The activity of the intellect is regarded in some quarters as something relatively superficial. Such a devaluation of the intellect is usually a reaction against an age of enlightenment and its one-sided overestimation of reason. What lends such a view some persuasive force is the fact that a certain kind of intellectual activity leaves the depths of the soul untouched. But this superficiality does not have its cause in the nature of the intellect. It is more correct to say that in such superficial intellectual activity the true power of the intellect is not fully unfolded. It may happen that two human beings listen jointly to the same news and that both have an intellectually clear grasp of its contents, such as, for example, the news of the Serbian regicide in the summer of 1914. However, the one "thinks no more about it," goes calmly on his way and a few minutes later is again busy with his plans for a summer vacation.
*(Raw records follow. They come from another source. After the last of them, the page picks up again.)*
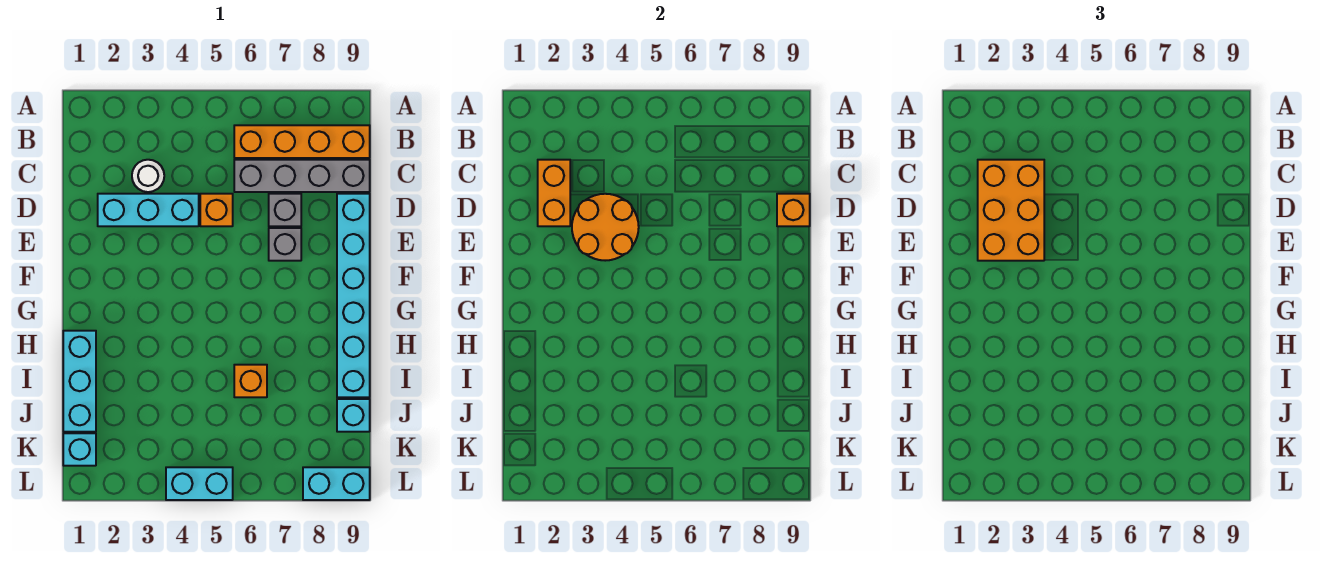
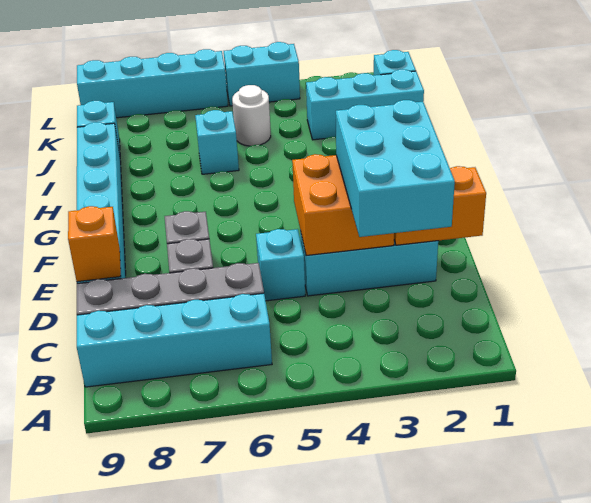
orange brick B6:B9 level 1 -> cyan brick B6:B9 level 1
orange brick C2:D2 level 2 -> orange brick D1:D2 level 2
orange brick C2:E3 level 3 -> cyan brick C2:E3 level 3
white round brick C3 level 1 -> white round brick J5 level 1
orange round brick D3:E4 level 2 -> orange brick D3:E4 level 2
orange brick D5 level 1 -> cyan brick D5 level 1
cyan brick H1:J1 level 1 -> cyan brick J1:J3 level 1
orange brick I6 level 1 -> cyan brick I6 level 1
cyan brick L8:L9 level 1 -> cyan brick L6:L9 level 1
The other is shaken in his innermost being....In his case the news has struck deeply at his inner life, and he understands the external events from the point of view of his own interiority. And because his full intellectual power is alive in his understanding, his mind penetrates into the context and into the "consequences" of the external event.
In this latter kind of thinking "the entire human being" is engaged, and this engagement expresses itself even in the external appearance. It affects the bodily organs, the heartbeat, and the rhythm of breathing, the individual's sleep and digestion. He "thinks with his heart," and his heart is the actual living center of his being. And even though the heart signifies the bodily organ to whose activity bodily life is tied, we have no difficulty in picturing the heart as the inner being of the soul, because it is evidently the heart that has the greatest share in the inner processes of the soul, and because it is in the heart that the interconnection between body and soul is most strikingly felt and experienced.
[From Finite and Eternal Being, quoted in Logos: A Journal of Catholic Thought and Culture 8.2 (2005) 183-193.]